Depois de novembro de 1917, esta nova doutrina, com ênfase especial nos negros, começou a ser transmitida ao movimento comunista norte-americano com a autoridade da Revolução Russa. Os russos na Comintern começaram a enfrentar os comunistas norte-americanos com a exigência brusca e insistente de que abandonassem seus próprios preconceitos não declarados, que dessem atenção aos problemas e queixas especiais dos negros norte-americanos, que trabalhassem entre eles e que se convertessem em campeões de sua causa dentro da população branca.

Para os norte-americanos, que tinham sido educados numa tradição diferente, levou tempo para assimilar a nova doutrina leninista. Mas os russos seguiam, ano após ano, montando os argumentos e aumentando a pressão sobre os comunistas norte-americanos até que estes finalmente aprenderam, mudaram e começaram a trabalhar a sério. E a mudança na atitude dos comunistas norte-americanos, que se efetuou gradualmente nos anos 20, exerceria uma influência profunda em círculos muito mais amplos durante os anos posteriores.

A ruptura do Partido Comunista com a posição tradicional do radicalismo norte-americano sobre a questão negra coincidiu com mudanças profundas que estavam ocorrendo entre a população negra. A migração em grande escala das regiões agrícolas do Sul dos Estados Unidos para os centros industriais do Norte se acelerou muito durante a Primeira Guerra Mundial, e continuou nos anos posteriores. Isto produziu algumas melhorias em suas condições de vida em comparação com o que haviam conhecido no Sul (“Deep South”),3 mas não foram suficientes para compensar o desencanto de encontrar-se relegados aos guetos e submetidos ainda à discriminação por todos os lados.

O movimento negro, tal como era então, apoiou patrioticamente a Primeira Guerra Mundial “para tornar o mundo seguro para a democracia”; e 400.000 negros serviram nas forças armadas. Quando regressaram aos Estados Unidos, buscaram um pouquinho de democracia para eles mesmos, mas não puderam encontrar muito em nenhum lado. O seu novo espírito de reclamar algo para si mesmos foi contestado com cada vez mais linchamentos e uma série de distúrbios raciais em todo o país, tanto no Norte como no Sul.

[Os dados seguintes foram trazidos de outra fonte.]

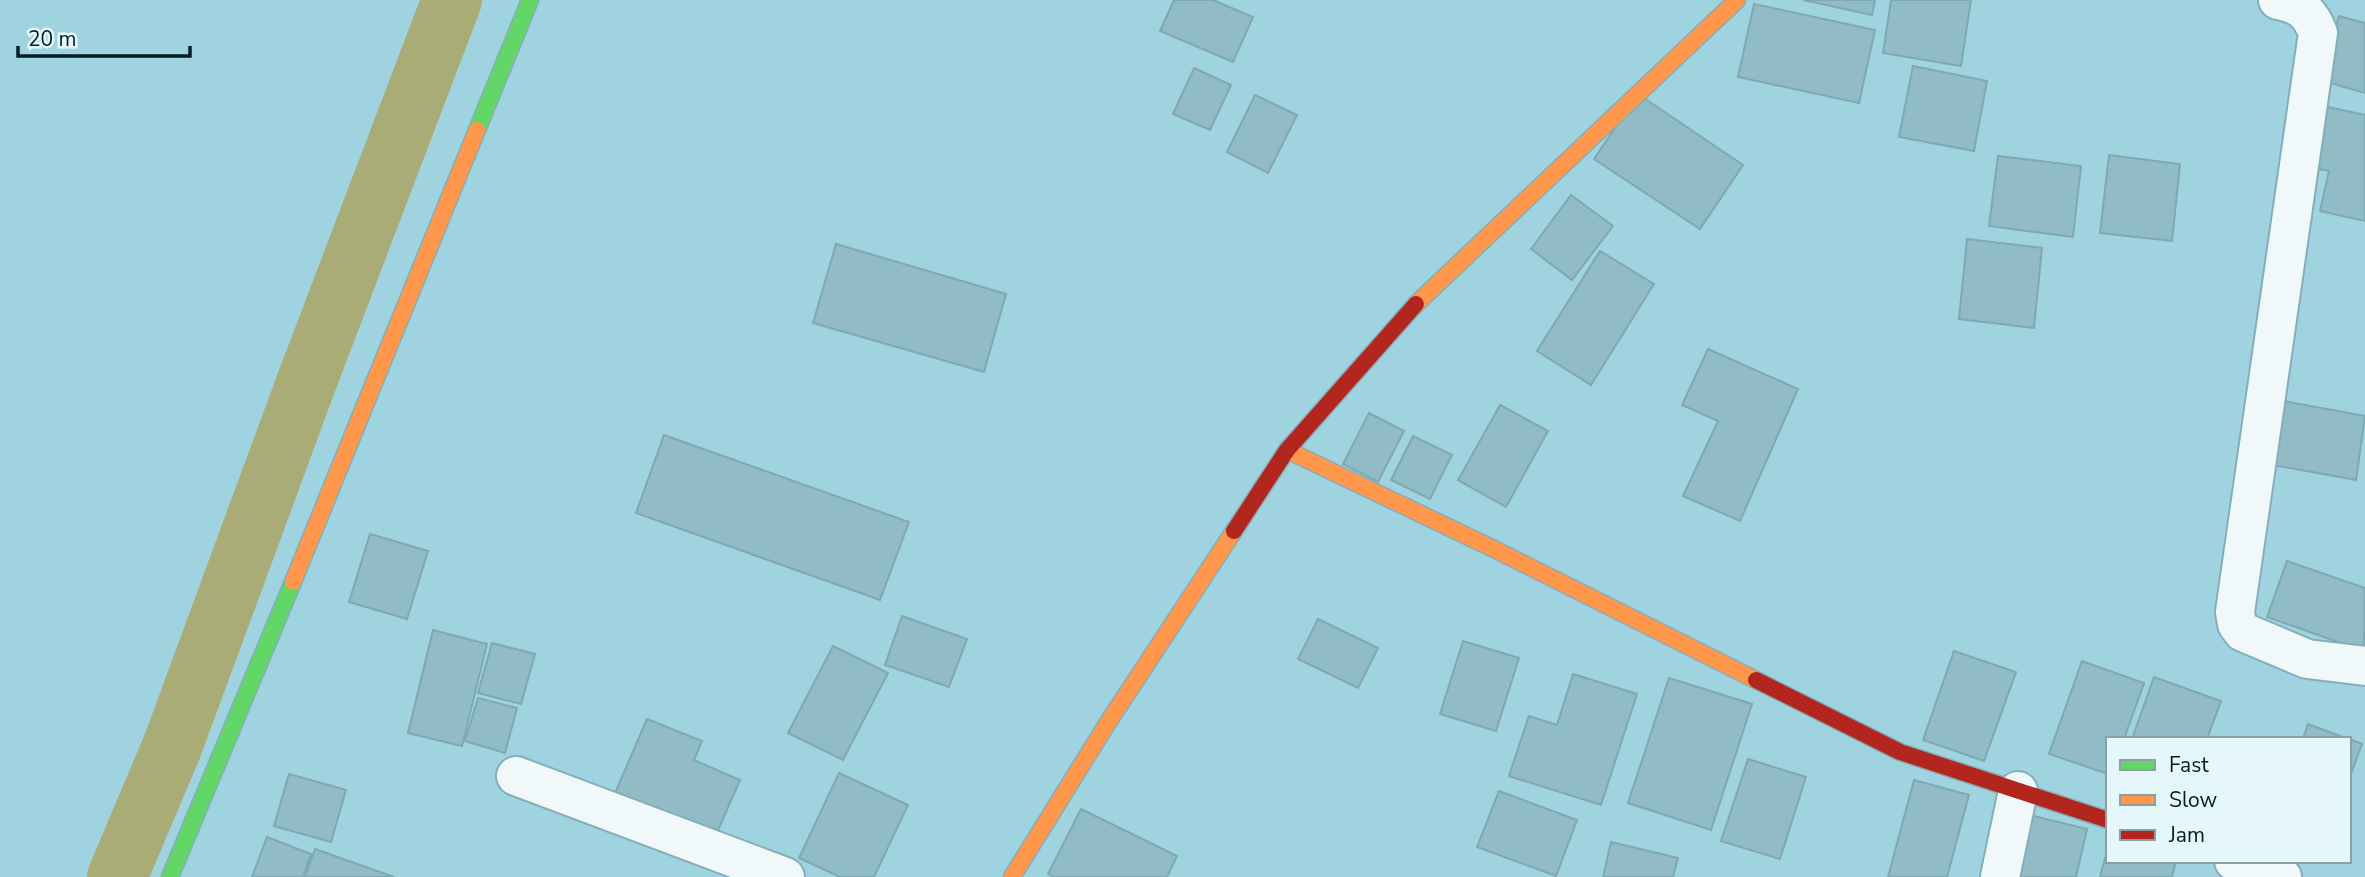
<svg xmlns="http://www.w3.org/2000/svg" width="2365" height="877" viewBox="0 0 2365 877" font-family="'Nunito Sans',sans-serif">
<rect width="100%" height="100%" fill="#a0d3e0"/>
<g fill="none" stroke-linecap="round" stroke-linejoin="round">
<path stroke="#aaac77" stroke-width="60" d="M117,877L172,747L305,386L452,0"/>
</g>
<path fill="#91bbc5" stroke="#7ea8b2" stroke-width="2" d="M1174,0H1213L1253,17L1233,62L1160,31Z
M1803,0H1875L1872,15Z
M1891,0H1971L1961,66L1883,53Z
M1754,4L1875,30L1859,103L1738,77Z
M2339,16L2365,23V93L2320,80Z
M1913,66L1987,81L1974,151L1899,137Z
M1194,68L1231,85L1210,130L1173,114Z
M1638,94L1743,165L1700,229L1594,159Z
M1255,95L1297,115L1268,173L1227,152Z
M2328,107L2365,115V221L2320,211L2329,171L2314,168Z
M2109,155L2180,164L2172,241L2100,233Z
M1998,156L2081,166L2073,237L1989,226Z
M1571,195L1613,226L1572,280L1531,249Z
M1967,239L2042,248L2034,328L1959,319Z
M836,244L1006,294L984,372L813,323Z
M1600,251L1654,284L1591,385L1537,351Z
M1708,349L1798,389L1740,521L1683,496L1718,421L1682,405Z
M2273,399L2365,416L2356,480L2262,463Z
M1500,405L1548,431L1506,507L1458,480Z
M1369,413L1404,431L1378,482L1343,464Z
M664,435L909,522L880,600L636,513Z
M1413,436L1452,455L1430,499L1391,480Z
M370,534L428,551L407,619L349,602Z
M2287,561L2365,588L2364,651L2267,617Z
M902,616L967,639L949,687L885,665Z
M1318,619L1378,648L1358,688L1298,659Z
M433,630L487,644L462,746L408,733Z
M1463,641L1519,658L1496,731L1440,714Z
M492,643L535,654L521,704L478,693Z
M833,646L888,673L843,760L788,733Z
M1954,651L2016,672L1984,761L1923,740Z
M2082,661L2144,683L2124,739H2108V774L2049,754Z
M1573,674L1637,694L1601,805L1509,776L1529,716L1557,725Z
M2154,677L2221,701L2207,739H2132Z
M1669,678L1752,704L1711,830L1628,803Z
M478,698L517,708L505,753L465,741Z
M647,719L702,741L694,760L740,780L716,835L615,793Z
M2308,724L2348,739H2303Z
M2349,739L2362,744L2349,779Z
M1748,759L1806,777L1780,859L1721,841Z
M839,773L908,805L874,877H840L799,858Z
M289,774L346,790L331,842L274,826Z
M1914,780L1969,795L1947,877H1888Z
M1499,791L1577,820L1556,876L1477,847Z
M1081,809L1177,856L1167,877H1054L1048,874Z
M2022,813L2087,829L2076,877H2007Z
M267,837L311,854L303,877H252Z
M1611,842L1678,858L1673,877H1603Z
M2108,847V861H2176L2172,877H2100Z
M315,849L394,877H305Z"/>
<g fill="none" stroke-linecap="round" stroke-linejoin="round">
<defs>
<path id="street" d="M2278,0C2300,4 2310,12 2318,33L2235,612L2237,624L2243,632L2307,659L2365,666
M516,776L785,877
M2234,861L2282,877
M2000,877L2018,791"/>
<path id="fast" d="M477,130L530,0
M170,877L293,582"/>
<path id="slow" d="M1416,304L1737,0
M1287,450L1492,548L1756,680
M293,582L477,130
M1012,877L1107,724L1234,531"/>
<path id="jam" d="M1234,531L1287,450L1416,304
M1756,680L1900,752L2108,820"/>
</defs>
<use href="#street" stroke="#84aeb8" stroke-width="42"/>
<use href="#fast" stroke="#84aeb8" stroke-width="19"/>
<use href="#slow" stroke="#84aeb8" stroke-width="19"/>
<use href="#jam" stroke="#84aeb8" stroke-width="19"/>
<use href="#street" stroke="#f1f8fa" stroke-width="38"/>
<use href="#fast" stroke="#63d668" stroke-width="16"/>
<use href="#slow" stroke="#ff974d" stroke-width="16"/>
<use href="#jam" stroke="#b3261e" stroke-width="16"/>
</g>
<rect x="2106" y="737" width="245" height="126" fill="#e6f7fc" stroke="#8aa0a5" stroke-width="2"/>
<rect x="2120" y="760" width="35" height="10" fill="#63d668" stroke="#8aa0a5" stroke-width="2"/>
<text x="2169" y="772" font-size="21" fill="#001d23">Fast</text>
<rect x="2120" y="795" width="35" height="10" fill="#ff974d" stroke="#8aa0a5" stroke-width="2"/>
<text x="2169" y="807" font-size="21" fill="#001d23">Slow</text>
<rect x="2120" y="830" width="35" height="10" fill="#b3261e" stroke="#8aa0a5" stroke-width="2"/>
<text x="2169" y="842" font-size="21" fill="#001d23">Jam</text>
<path d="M18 46v10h172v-10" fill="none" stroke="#001d23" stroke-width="3.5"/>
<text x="28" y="46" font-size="21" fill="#001d23" stroke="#e6f7fc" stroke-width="5" paint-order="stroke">20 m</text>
</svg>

Tudo isto – as esperanças e as decepções, o novo espírito de decisão e as represálias bestiais – contribuiu para o surgimento de um novo movimento negro. Rompendo decididamente com a tradição de Booker T. Washington4 de acomodação a uma posição de inferioridade no mundo do homem branco, uma nova geração de negros começou a impulsar suas exigências de igualdade.

O que o novo movimento emergente dos negros norte-americanos – uma minoria de 10% da população dos Estados Unidos – mais necessitava, e que carecia quase por completo, era de apoio efetivo dentro da comunidade branca em geral e, em particular, dentro do movimento operário, seu aliado necessário. O Partido Comunista, defendendo vigorosamente a causa dos negros e propondo uma aliança do povo negro e o movimento operário combativo, entrou na nova situação como um agente catalizador no momento preciso.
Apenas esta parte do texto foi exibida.